══ READING TEXT ══
Mike and Renée cruise
on HAL Volendam
to Australia and Indonesia
March 2011

Four intrepid cruisers set out on the Holland America Line’s mid-size ship Volendam for this luxurious way to explore a part of the world which was new to us. Here we are, left to right: Mike your author, Renée my dear wife, Pam our friend and frequent cruisemate, and Connie our cousin and also frequent cruise companion.
This cruise had been Renée's dream for many years. HAL Volendam is a ship we know and love and we were happy to be booked on her again. Although we had previously cruised Southern Australia and New Zealand, the itinerary around Northern Australia and up through Indonesia is different and unusual.

THIS PAGE is Australia: Pre-cruise Sydney, Brisbane, Hamilton Island, Cairns, Great Barrier Reef, and Darwin.

PAGE TWO covers Indonesia: Komodo, Bali, Java, Jakarta, and disembarkation in Singapore.

PAGE THREE covers our post cruise stay in Angkor Wat, Cambodia.




The flight from SFO to Sydney was a looooooong 14 hours. Most of us got some sleep on the plane and were not too exhausted when we arrived in Sydney in the morning. Our driver from OMNICAR met us and took us to the Hotel Stellar where we were able to freshen up in the very comfortable rooms.
═══
══ DATA ══
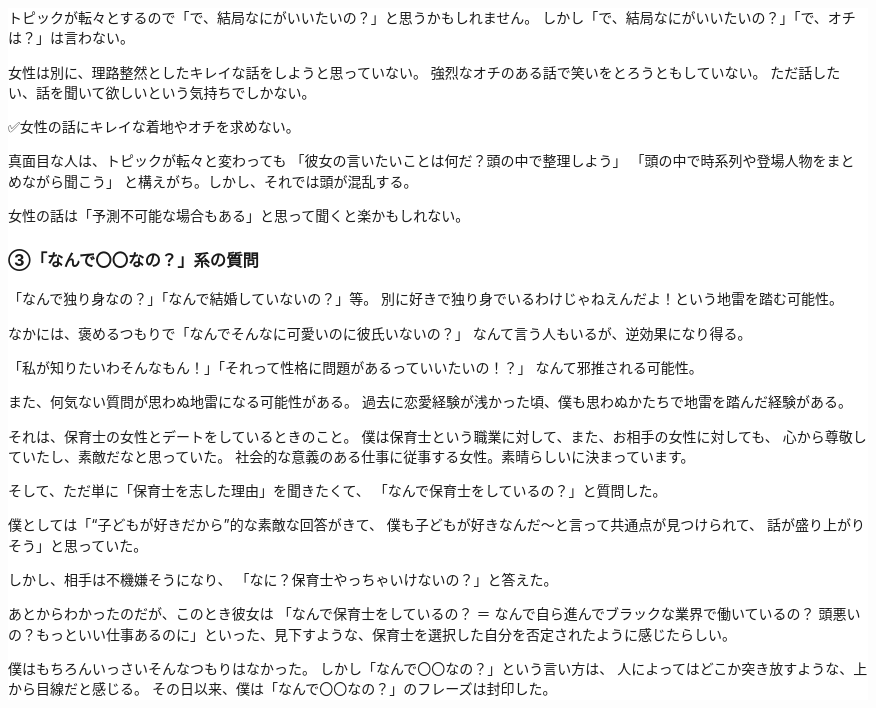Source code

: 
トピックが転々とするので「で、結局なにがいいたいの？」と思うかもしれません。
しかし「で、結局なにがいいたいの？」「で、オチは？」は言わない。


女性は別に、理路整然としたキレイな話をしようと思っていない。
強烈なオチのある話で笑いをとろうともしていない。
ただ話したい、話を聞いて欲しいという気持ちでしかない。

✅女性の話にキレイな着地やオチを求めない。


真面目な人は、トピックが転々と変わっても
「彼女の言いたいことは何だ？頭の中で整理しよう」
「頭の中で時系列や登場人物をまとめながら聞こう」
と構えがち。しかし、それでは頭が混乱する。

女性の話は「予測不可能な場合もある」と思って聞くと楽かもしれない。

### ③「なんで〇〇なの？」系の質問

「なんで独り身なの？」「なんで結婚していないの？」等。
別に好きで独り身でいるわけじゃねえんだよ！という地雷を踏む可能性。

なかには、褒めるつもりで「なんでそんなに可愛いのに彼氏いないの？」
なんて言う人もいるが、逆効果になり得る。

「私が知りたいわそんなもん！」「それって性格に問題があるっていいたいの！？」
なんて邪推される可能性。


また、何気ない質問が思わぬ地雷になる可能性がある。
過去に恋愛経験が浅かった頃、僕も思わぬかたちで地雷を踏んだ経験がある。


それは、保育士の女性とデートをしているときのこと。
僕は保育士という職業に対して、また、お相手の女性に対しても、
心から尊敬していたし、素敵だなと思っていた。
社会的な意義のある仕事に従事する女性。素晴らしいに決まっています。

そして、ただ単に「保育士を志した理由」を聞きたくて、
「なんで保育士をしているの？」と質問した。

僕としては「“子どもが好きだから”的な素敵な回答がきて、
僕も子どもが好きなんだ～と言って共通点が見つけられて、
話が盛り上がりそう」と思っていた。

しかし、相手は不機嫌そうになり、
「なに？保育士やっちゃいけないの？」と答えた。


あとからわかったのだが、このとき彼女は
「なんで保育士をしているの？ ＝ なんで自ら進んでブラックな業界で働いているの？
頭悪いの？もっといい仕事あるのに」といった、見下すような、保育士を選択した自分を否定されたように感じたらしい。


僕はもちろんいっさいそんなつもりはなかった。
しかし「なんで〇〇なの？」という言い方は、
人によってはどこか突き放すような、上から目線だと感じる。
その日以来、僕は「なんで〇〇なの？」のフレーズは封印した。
═══
* [JOB ITEM A]
Please quote the stretch of the cruise travelogue from "THIS PAGE is" through "Angkor Wat, Cambodia.".
* [JOB ITEM B]
In the cruise travelogue, which hotel did the OMNICAR driver take the group to in Sydney?

* [OUTPUT A]
THIS PAGE is Australia: Pre-cruise Sydney, Brisbane, Hamilton Island, Cairns, Great Barrier Reef, and Darwin.

PAGE TWO covers Indonesia: Komodo, Bali, Java, Jakarta, and disembarkation in Singapore.

PAGE THREE covers our post cruise stay in Angkor Wat, Cambodia.

* [OUTPUT B]
The Hotel Stellar.